Anglers like to knock the commercial guys, and they often
have justification. But after listening
to the conversation for years, and particularly for the past three or four, I
can say with all honesty that when it comes to red snapper, at least, every
accusation that anglers have leveled at commercial fishermen apply equally to the
recreational side. Those folks talk a
good conservation game, and they're pretty good at conserving other people’s fish,
but they squeal like slaughterhouse pigs when someone suggests that they take
a real cut in their own kill.
So we’re left with the TRCP’s “Vision” report, and the
incredibly bad idea of sidestepping federal conservation and rebuilding requirements—if
there are any left when these folks are done—and hand management over to states
that are free to act without regard to the science or the health of our
publicly-owned fisheries.
Proponents of such measures try to seduce anglers with
pretty words. But when those words must give
the states false credit for the successful recovery of summer flounder and must misrepresent the health of the striped bass stock in order to be convincing,
and when, even with careful editing, they reveal the intent to manage fisheries
in a way just good enough—“sufficiently”—for anglers, so that industry may
enjoy “extensive” benefits, those words don’t looks so pretty any more.

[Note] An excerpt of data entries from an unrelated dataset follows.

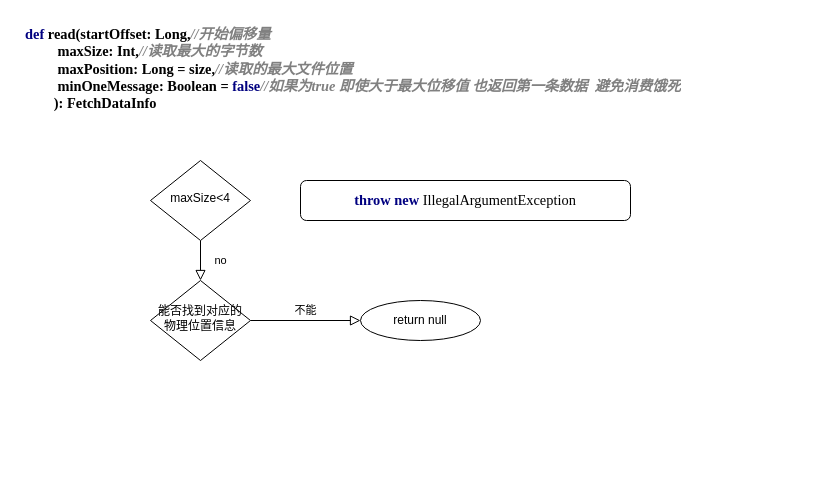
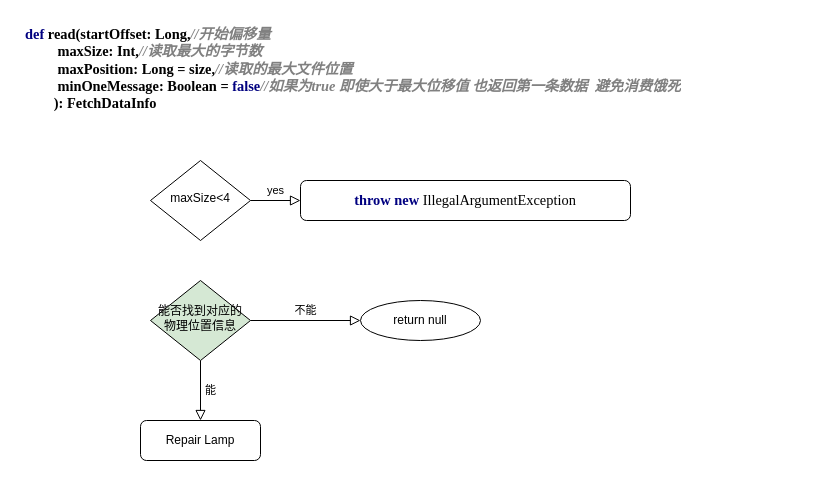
  <mxCell id="0" />
  <mxCell id="1" parent="0" />
- <mxCell id="2" value="no" style="rounded=0;html=1;jettySize=auto;orthogonalLoop=1;fontSize=11;endArrow=block;endFill=0;endSize=8;strokeWidth=1;shadow=0;labelBackgroundColor=none;edgeStyle=orthogonalEdgeStyle;" parent="1" source="4" target="8" edge="1"><mxGeometry y="20" relative="1" as="geometry"><mxPoint as="offset" /></mxGeometry></mxCell>
+ <mxCell id="3" value="yes" style="edgeStyle=orthogonalEdgeStyle;rounded=0;html=1;jettySize=auto;orthogonalLoop=1;fontSize=11;endArrow=block;endFill=0;endSize=8;strokeWidth=1;shadow=0;labelBackgroundColor=none;" parent="1" source="4" target="5" edge="1"><mxGeometry y="10" relative="1" as="geometry"><mxPoint as="offset" /></mxGeometry></mxCell>
  <mxCell id="4" value="maxSize&amp;lt;4" style="rhombus;whiteSpace=wrap;html=1;shadow=0;fontFamily=Helvetica;fontSize=12;align=center;strokeWidth=1;spacing=6;spacingTop=-4;" parent="1" vertex="1"><mxGeometry x="150" y="160" width="100" height="80" as="geometry" /></mxCell>
  <mxCell id="5" value="&lt;pre style=&quot;background-color: rgb(255 , 255 , 255) ; font-family: &amp;#34;consolas&amp;#34; ; font-size: 10.8pt&quot;&gt;&lt;span style=&quot;color: #000080 ; font-weight: bold&quot;&gt;throw new &lt;/span&gt;IllegalArgumentException&lt;/pre&gt;" style="rounded=1;whiteSpace=wrap;html=1;fontSize=12;glass=0;strokeWidth=1;shadow=0;" parent="1" vertex="1"><mxGeometry x="300" y="180" width="330" height="40" as="geometry" /></mxCell>
+ <mxCell id="6" value="能" style="rounded=0;html=1;jettySize=auto;orthogonalLoop=1;fontSize=11;endArrow=block;endFill=0;endSize=8;strokeWidth=1;shadow=0;labelBackgroundColor=none;edgeStyle=orthogonalEdgeStyle;" parent="1" source="8" target="9" edge="1"><mxGeometry y="10" relative="1" as="geometry"><mxPoint as="offset" /></mxGeometry></mxCell>
  <mxCell id="7" value="不能" style="edgeStyle=orthogonalEdgeStyle;rounded=0;html=1;jettySize=auto;orthogonalLoop=1;fontSize=11;endArrow=block;endFill=0;endSize=8;strokeWidth=1;shadow=0;labelBackgroundColor=none;exitX=1;exitY=0.5;exitDx=0;exitDy=0;" parent="1" source="8" target="10" edge="1"><mxGeometry y="10" relative="1" as="geometry"><mxPoint as="offset" /><mxPoint x="300" y="420" as="sourcePoint" /></mxGeometry></mxCell>
- <mxCell id="8" value="能否找到对应的物理位置信息" style="rhombus;whiteSpace=wrap;html=1;shadow=0;fontFamily=Helvetica;fontSize=12;align=center;strokeWidth=1;spacing=6;spacingTop=-4;" parent="1" vertex="1"><mxGeometry x="150" y="280" width="100" height="80" as="geometry" /></mxCell>
+ <mxCell id="8" value="能否找到对应的物理位置信息" style="rhombus;whiteSpace=wrap;html=1;shadow=0;fontFamily=Helvetica;fontSize=12;align=center;strokeWidth=1;spacing=6;spacingTop=-4;fillColor=#d5e8d4;" parent="1" vertex="1"><mxGeometry x="150" y="280" width="100" height="80" as="geometry" /></mxCell>
+ <mxCell id="9" value="Repair Lamp" style="rounded=1;whiteSpace=wrap;html=1;fontSize=12;glass=0;strokeWidth=1;shadow=0;" parent="1" vertex="1"><mxGeometry x="140" y="420" width="120" height="40" as="geometry" /></mxCell>
  <mxCell id="10" value="return null" style="ellipse;whiteSpace=wrap;html=1;fontSize=12;glass=0;strokeWidth=1;shadow=0;" parent="1" vertex="1"><mxGeometry x="360" y="300" width="120" height="40" as="geometry" /></mxCell>
  <mxCell id="11" value="&lt;h1&gt;&lt;pre style=&quot;background-color: rgb(255 , 255 , 255) ; font-family: &amp;#34;consolas&amp;#34; ; font-size: 10.8pt&quot;&gt;&lt;span style=&quot;color: rgb(0 , 0 , 128)&quot;&gt;def &lt;/span&gt;read(startOffset: Long,&lt;span style=&quot;color: #808080 ; font-style: italic&quot;&gt;//&lt;/span&gt;&lt;span style=&quot;color: #808080 ; font-style: italic ; font-family: &amp;#34;宋体&amp;#34;&quot;&gt;开始偏移量&lt;br&gt;&lt;/span&gt;&lt;span style=&quot;color: #808080 ; font-style: italic ; font-family: &amp;#34;宋体&amp;#34;&quot;&gt;         &lt;/span&gt;maxSize: Int,&lt;span style=&quot;color: #808080 ; font-style: italic&quot;&gt;//&lt;/span&gt;&lt;span style=&quot;color: #808080 ; font-style: italic ; font-family: &amp;#34;宋体&amp;#34;&quot;&gt;读取最大的字节数&lt;br&gt;&lt;/span&gt;&lt;span style=&quot;color: #808080 ; font-style: italic ; font-family: &amp;#34;宋体&amp;#34;&quot;&gt;         &lt;/span&gt;maxPosition: Long = size,&lt;span style=&quot;color: #808080 ; font-style: italic&quot;&gt;//&lt;/span&gt;&lt;span style=&quot;color: #808080 ; font-style: italic ; font-family: &amp;#34;宋体&amp;#34;&quot;&gt;读取的最大文件位置&lt;br&gt;&lt;/span&gt;&lt;span style=&quot;color: #808080 ; font-style: italic ; font-family: &amp;#34;宋体&amp;#34;&quot;&gt;         &lt;/span&gt;minOneMessage: Boolean = &lt;span style=&quot;color: rgb(0 , 0 , 128)&quot;&gt;false&lt;/span&gt;&lt;span style=&quot;color: #808080 ; font-style: italic&quot;&gt;//&lt;/span&gt;&lt;span style=&quot;color: #808080 ; font-style: italic ; font-family: &amp;#34;宋体&amp;#34;&quot;&gt;如果为&lt;/span&gt;&lt;span style=&quot;color: #808080 ; font-style: italic&quot;&gt;true &lt;/span&gt;&lt;span style=&quot;color: #808080 ; font-style: italic ; font-family: &amp;#34;宋体&amp;#34;&quot;&gt;即使大于最大位移值 也返回第一条数据  避免消费饿死&lt;br&gt;&lt;/span&gt;&lt;span style=&quot;color: #808080 ; font-style: italic ; font-family: &amp;#34;宋体&amp;#34;&quot;&gt;        &lt;/span&gt;): FetchDataInfo&lt;/pre&gt;&lt;/h1&gt;" style="text;html=1;strokeColor=none;fillColor=none;spacing=5;spacingTop=-20;whiteSpace=wrap;overflow=hidden;rounded=0;" vertex="1" parent="1"><mxGeometry x="20" y="20" width="780" height="100" as="geometry" /></mxCell>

In fact, they look pretty damned ugly.
When we read the TRCP’s “Vision” report, we read the same tired arguments that we read before the Sustainable Fisheries Act was passed, the same ones that have been made by commercial fishermen in every year since. Today, they’re just written by a different
hand.
For the most part, the commercial and recreational fishing industries seem to want the same things. They only really disagree about who ought to
profit from the overfishing that their policies would ensure.

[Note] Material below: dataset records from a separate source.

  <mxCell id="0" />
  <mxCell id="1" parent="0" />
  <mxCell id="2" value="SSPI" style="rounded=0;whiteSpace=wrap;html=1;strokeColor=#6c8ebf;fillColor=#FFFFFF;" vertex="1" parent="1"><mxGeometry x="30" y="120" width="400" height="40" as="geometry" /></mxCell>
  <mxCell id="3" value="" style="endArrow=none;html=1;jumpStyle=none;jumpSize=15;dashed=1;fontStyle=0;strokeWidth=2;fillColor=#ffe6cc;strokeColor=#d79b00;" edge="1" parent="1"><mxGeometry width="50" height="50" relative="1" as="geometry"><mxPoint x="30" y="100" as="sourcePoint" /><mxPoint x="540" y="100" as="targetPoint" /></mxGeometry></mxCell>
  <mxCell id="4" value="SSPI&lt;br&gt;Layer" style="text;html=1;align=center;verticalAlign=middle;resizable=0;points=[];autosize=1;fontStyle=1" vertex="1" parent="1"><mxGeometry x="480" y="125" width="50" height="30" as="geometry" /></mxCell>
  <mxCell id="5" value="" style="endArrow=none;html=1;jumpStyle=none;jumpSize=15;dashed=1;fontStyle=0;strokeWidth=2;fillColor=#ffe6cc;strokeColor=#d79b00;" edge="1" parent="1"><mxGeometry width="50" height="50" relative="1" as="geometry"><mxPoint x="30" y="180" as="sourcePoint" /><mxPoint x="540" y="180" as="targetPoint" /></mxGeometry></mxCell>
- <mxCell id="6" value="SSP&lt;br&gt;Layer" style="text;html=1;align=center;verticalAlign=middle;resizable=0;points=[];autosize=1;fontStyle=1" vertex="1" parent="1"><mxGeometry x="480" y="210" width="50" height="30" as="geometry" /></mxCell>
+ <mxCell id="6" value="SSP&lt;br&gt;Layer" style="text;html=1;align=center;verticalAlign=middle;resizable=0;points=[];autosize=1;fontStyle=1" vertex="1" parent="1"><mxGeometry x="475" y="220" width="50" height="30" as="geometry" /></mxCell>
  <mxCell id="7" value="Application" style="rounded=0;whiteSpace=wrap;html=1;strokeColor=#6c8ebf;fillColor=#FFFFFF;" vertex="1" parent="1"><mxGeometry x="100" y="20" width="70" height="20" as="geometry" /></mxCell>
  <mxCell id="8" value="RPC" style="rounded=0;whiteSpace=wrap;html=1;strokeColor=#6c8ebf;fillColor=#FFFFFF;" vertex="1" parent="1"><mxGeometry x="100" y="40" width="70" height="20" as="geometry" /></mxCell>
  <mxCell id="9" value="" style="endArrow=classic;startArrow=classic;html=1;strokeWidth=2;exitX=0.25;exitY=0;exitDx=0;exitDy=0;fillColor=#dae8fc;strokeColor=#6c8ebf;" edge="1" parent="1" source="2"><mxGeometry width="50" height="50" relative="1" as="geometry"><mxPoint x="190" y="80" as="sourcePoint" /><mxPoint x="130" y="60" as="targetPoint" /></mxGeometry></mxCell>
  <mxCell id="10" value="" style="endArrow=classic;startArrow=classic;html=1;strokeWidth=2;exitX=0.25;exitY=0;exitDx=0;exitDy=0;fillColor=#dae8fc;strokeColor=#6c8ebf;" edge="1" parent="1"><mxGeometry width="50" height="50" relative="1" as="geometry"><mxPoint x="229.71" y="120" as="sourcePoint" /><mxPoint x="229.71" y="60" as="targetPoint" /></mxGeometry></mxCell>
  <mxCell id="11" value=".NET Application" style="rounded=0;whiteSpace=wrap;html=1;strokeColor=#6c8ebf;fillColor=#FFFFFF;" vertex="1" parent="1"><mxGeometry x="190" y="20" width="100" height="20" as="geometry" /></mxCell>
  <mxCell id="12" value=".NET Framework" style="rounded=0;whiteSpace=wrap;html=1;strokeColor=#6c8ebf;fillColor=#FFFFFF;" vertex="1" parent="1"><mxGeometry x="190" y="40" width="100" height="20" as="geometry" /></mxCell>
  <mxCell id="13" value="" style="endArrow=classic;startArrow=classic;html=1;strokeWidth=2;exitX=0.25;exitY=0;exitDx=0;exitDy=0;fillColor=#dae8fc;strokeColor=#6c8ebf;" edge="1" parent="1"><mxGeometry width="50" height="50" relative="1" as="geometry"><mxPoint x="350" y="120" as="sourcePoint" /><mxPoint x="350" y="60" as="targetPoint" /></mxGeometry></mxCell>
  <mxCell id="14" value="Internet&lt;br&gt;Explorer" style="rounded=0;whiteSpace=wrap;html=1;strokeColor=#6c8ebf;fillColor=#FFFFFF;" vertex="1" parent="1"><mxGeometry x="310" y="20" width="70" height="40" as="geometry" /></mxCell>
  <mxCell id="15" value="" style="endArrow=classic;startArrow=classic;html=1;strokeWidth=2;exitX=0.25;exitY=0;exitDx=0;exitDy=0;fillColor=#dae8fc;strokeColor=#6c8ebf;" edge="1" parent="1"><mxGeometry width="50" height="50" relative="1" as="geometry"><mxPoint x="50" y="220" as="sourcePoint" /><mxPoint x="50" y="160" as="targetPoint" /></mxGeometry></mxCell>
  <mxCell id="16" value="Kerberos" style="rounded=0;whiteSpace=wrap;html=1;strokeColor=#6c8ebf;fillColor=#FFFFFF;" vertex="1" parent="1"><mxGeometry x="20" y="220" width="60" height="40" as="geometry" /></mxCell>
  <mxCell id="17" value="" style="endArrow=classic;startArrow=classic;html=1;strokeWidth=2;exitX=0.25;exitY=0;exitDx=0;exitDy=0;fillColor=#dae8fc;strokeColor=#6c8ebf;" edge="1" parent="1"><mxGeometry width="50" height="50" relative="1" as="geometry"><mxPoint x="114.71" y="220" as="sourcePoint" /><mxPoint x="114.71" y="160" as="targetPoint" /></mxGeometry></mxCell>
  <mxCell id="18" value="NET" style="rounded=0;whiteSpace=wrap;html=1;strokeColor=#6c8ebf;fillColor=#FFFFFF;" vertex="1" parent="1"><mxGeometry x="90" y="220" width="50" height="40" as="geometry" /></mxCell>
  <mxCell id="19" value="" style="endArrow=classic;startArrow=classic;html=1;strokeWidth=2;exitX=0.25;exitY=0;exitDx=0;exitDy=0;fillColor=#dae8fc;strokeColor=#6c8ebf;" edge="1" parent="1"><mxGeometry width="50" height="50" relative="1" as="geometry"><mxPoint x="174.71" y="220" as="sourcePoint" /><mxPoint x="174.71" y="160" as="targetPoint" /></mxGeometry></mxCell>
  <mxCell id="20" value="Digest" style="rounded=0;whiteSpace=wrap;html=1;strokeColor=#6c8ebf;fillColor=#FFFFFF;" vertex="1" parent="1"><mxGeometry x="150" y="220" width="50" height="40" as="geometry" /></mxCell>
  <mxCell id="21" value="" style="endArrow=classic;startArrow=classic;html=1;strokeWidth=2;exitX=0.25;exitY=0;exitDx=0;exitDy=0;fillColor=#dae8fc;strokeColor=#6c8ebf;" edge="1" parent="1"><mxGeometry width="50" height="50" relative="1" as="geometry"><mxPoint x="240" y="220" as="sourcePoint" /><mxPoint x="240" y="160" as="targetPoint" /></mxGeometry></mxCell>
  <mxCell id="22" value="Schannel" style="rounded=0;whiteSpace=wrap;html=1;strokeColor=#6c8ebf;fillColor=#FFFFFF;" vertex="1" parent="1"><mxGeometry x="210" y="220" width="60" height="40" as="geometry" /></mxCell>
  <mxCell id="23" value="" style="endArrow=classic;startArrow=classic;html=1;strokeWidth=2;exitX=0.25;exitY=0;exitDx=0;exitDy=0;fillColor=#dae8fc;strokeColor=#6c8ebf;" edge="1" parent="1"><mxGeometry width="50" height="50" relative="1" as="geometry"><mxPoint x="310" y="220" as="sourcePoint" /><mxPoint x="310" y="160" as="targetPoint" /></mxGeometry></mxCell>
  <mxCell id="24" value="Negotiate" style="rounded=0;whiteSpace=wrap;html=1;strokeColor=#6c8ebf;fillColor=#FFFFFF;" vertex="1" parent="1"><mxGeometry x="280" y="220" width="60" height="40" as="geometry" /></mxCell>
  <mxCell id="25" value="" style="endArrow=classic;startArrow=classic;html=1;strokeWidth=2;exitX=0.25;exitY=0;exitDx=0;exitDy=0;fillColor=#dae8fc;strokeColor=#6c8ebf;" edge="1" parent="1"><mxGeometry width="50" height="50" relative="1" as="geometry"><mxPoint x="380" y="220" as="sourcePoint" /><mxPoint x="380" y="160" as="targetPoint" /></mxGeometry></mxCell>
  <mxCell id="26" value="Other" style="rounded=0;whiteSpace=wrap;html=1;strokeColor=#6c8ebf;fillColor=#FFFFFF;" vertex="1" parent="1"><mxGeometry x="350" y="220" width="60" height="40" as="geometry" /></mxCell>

But in the end, a fish doesn’t care who kills it, and
overfishing by recreational fishermen is neither better nor worse than
overfishing by the commercial side.
So when the “Vision” report hails the virtues of
conservation and managing for abundance on the one hand, and on the other talks
about evading federal conservation mandates by letting states manage the stocks
for “extensive economic benefits,” it is engaging in a monumental con, hoping that you'll watch the hand that holds noble ideals while ignoring the hand working to tear the heart out of federal fisheries laws.
Anyone who falls for their ploy might also think about buying the Brooklyn Bridge.